Crump's encounter with the Beatles came about when the Fab Four played their only concert in Minnesota at Metropolitan Stadium in 1965.

Instead of hanging out in a hotel surrounded by ravenous fans, the Beatles spent their time before the show in one of the Met's clubhouses.

Keeping them company was none other than Crump, who posed for photos with each member as they shot the breeze for nearly eight hours.

"They used a jacuzzi for the first time, apparently, according to my dad," said Crump, Jr. "It's hard to believe that they wouldn't have had that. My dad's the kind of guy that you can't discount everything he says, but you also can't believe everything, either."

Photos of Crump with Willie Nelson, Jay Leno, Hulk Hogan, Liberace and Bill Cosby all grace the walls of the museum. Many of Crump's other photos with famous people -- he estimates he has around 900 -- happened because he simply wrote them a letter explaining that he was a fan and asking if he could perhaps meet them at a show or come backstage.

"For whatever reason, they would let him," said his son.

It allowed the Virginia native Crump to rub elbows with the biggest names in entertainment. Most of the encounters took place in Nashville or Las Vegas, but he would also run into celebrities at the now defunct Carlton Celebrity Room in Bloomington, Minn.

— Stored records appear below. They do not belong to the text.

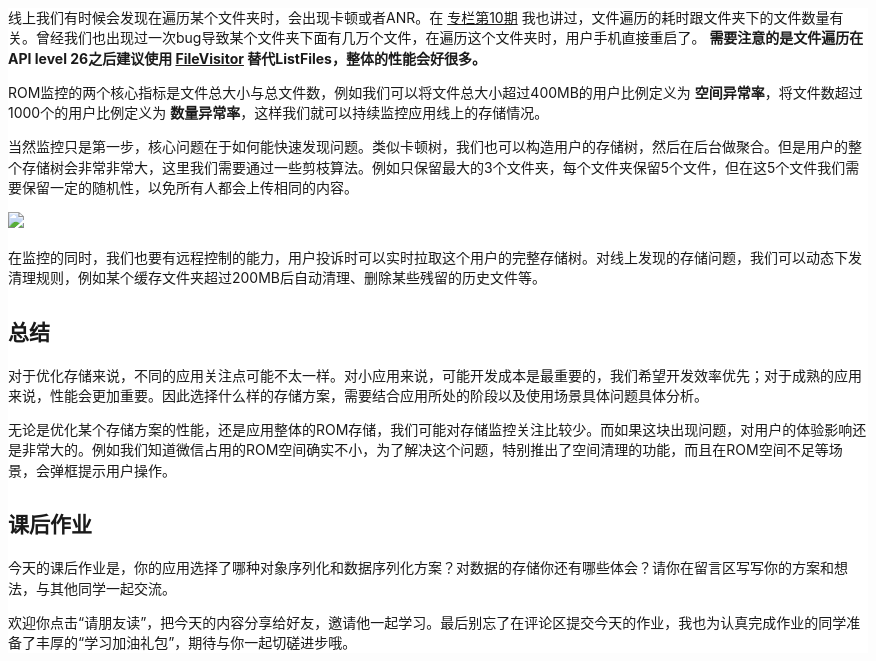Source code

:线上我们有时候会发现在遍历某个文件夹时，会出现卡顿或者ANR。在 [专栏第10期](http://time.geekbang.org/column/article/75760) 我也讲过，文件遍历的耗时跟文件夹下的文件数量有关。曾经我们也出现过一次bug导致某个文件夹下面有几万个文件，在遍历这个文件夹时，用户手机直接重启了。 **需要注意的是文件遍历在API level 26之后建议使用 [FileVisitor](https://developer.android.com/reference/java/nio/file/FileVisitor) 替代ListFiles，整体的性能会好很多。**

ROM监控的两个核心指标是文件总大小与总文件数，例如我们可以将文件总大小超过400MB的用户比例定义为 **空间异常率**，将文件数超过1000个的用户比例定义为 **数量异常率**，这样我们就可以持续监控应用线上的存储情况。

当然监控只是第一步，核心问题在于如何能快速发现问题。类似卡顿树，我们也可以构造用户的存储树，然后在后台做聚合。但是用户的整个存储树会非常非常大，这里我们需要通过一些剪枝算法。例如只保留最大的3个文件夹，每个文件夹保留5个文件，但在这5个文件我们需要保留一定的随机性，以免所有人都会上传相同的内容。

![](https://static001.geekbang.org/resource/image/e0/4e/e06937c99789f58f046b214a660a8a4e.png?wh=1312*748)

在监控的同时，我们也要有远程控制的能力，用户投诉时可以实时拉取这个用户的完整存储树。对线上发现的存储问题，我们可以动态下发清理规则，例如某个缓存文件夹超过200MB后自动清理、删除某些残留的历史文件等。

## 总结

对于优化存储来说，不同的应用关注点可能不太一样。对小应用来说，可能开发成本是最重要的，我们希望开发效率优先；对于成熟的应用来说，性能会更加重要。因此选择什么样的存储方案，需要结合应用所处的阶段以及使用场景具体问题具体分析。

无论是优化某个存储方案的性能，还是应用整体的ROM存储，我们可能对存储监控关注比较少。而如果这块出现问题，对用户的体验影响还是非常大的。例如我们知道微信占用的ROM空间确实不小，为了解决这个问题，特别推出了空间清理的功能，而且在ROM空间不足等场景，会弹框提示用户操作。

## 课后作业

今天的课后作业是，你的应用选择了哪种对象序列化和数据序列化方案？对数据的存储你还有哪些体会？请你在留言区写写你的方案和想法，与其他同学一起交流。

欢迎你点击“请朋友读”，把今天的内容分享给好友，邀请他一起学习。最后别忘了在评论区提交今天的作业，我也为认真完成作业的同学准备了丰厚的“学习加油礼包”，期待与你一起切磋进步哦。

This fascination for Crump dates back to the 1950s, when he spent time with a young Mickey Mantle at a movie theater in 1953. It was then that Crump convinced Mantle to give him a bat from the 1953 All-Star Game, which is currently on sale on the store's website (www.domeplus.com) for a cool $100,000.

The first entertainer Crump ever met was Arthur Godfrey, who gave Crump the number to a room backstage at one of his shows in New York. His passion for meeting and befriending entertainers took off from there.

"Some people have a hobby of golf. Some people have a hobby fishing. Some people have a hobby traveling," Crump said. "My hobby was meeting entertainers."

Crump doesn't get the opportunity to meet many entertainers these days, and his Twins memorabilia collection hasn't grown much in recent years, especially since he's no longer affiliated with the club. Yet, even in 2013, when the Twins played across town at Target Field, the store and museum would still attract visitors. The initial intent of the museum was to give customers something else to do while they waited for the gates to open at the Metrodome.

Now, that same museum provides a snapshot of Minnesota baseball history -- and of Crump's 77 years and counting.

"Every picture on the wall has a story behind it," Crump said. "I've had an interesting life."